Yine 8 Mart hediyesi diye sunulan, kadınların taleplerini dinliyor ve yerine getiriyor gibi görünerek hazırlığını yaptıkları Şiddet Yasası da “Ailenin Korunması Yasası”na dönüştürülüvermişti hatırlarsanız.

◼ Bütün bunları yaparken, 11 Mayıs 2012’de imzalanan İstanbul Sözleşmesi’nin ilk imzacısı olmakla övünmekte hiçbir beis görmüyordu hükümet. Oysa kadının adı devletin her mekanizmasından adım adım silinirken, sözleşme açıkça şunu şart koşuyordu: “Bir ülkede şiddet varsa bu durum, ülkedeki kadın erkek eşitsizliğinin sonucudur ve devlet bu şiddeti önlemekle yükümlüdür.” Devletin yükümlülüğüyle bağdaşmayan bu yeni bakanlık düzenlemesi, Türkiye’nin imzaladığı bütün uluslararası sözleşmelere de açıkça aykırıydı.

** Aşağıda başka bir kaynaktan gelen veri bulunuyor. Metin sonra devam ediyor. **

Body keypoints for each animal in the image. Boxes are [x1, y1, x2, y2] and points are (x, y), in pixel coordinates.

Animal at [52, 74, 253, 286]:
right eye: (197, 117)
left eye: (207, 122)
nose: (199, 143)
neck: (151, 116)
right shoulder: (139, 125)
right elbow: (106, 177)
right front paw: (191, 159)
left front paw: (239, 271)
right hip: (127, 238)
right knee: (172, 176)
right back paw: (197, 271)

◼ 2013 yılında TBMM İç Tüzüğü’nde Değişiklik Yapılmasına Dair İç Tüzük Teklifi hazırlandı. O dönemdeki iç tüzük tartışmalarında da TBMM’deki kadın-erkek fırsat eşitliği komisyonunun ve ardından belediyeler bünyesinde kurulmuş olan KEFEK’lerin kapanması gündeme geldi. Kadının Statüsü Genel Müdürlüğü’nün de lağvedileceği ve sorumluluklarının Aile Genel Müdürlüğü’ne devredileceğine dair iddialar da konuşuldu. Bu iddiaların dayanağı devletin resmi ajansı olan Anadolu Ajansı idi.

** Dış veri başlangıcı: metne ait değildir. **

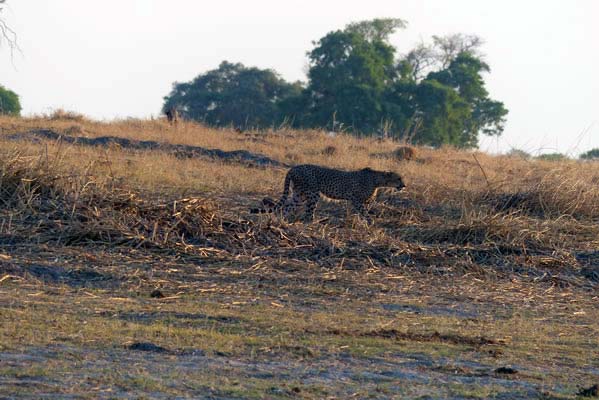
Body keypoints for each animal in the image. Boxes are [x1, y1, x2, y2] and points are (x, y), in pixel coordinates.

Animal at [251, 164, 406, 223]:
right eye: (398, 178)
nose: (404, 185)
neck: (377, 180)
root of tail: (294, 167)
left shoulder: (365, 202)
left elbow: (364, 212)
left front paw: (364, 223)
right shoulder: (355, 199)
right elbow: (364, 212)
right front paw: (369, 222)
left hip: (299, 195)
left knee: (286, 207)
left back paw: (279, 221)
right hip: (313, 193)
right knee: (308, 214)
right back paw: (313, 222)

Kadın örgütleri Türkiye kadın hareketinin yıllar süren mücadeleleri ile devlet mekanizması içindeki kurulan üç kadın kurumunun da sırasıyla yok edildiğini ve bunun kabul edilemez olduğunu söyleyerek bu “lağvetme” tartışmalarına ilişkin ortak görüşünü ortaya koydu: Kabul edilemez!

◼ 2017’de yeni bir anayasa değişikliğinin ardından yine bir iç tüzük değişikliği ve yeniden KEFEK’in kapatılması, yerine Aile ve Sosyal Politikalar Komisyonu kurulacağı konuşuluyordu.

Peş peşe kurulan komisyonların elbet bugüne kadar kadınların mücadelesi ve öfkesinin bir görüngüsü olarak çıkmıştır. Ama komisyon raporlarına baktığımızda bugün açısından benzeri şeyleri tartıştığımız açıktır.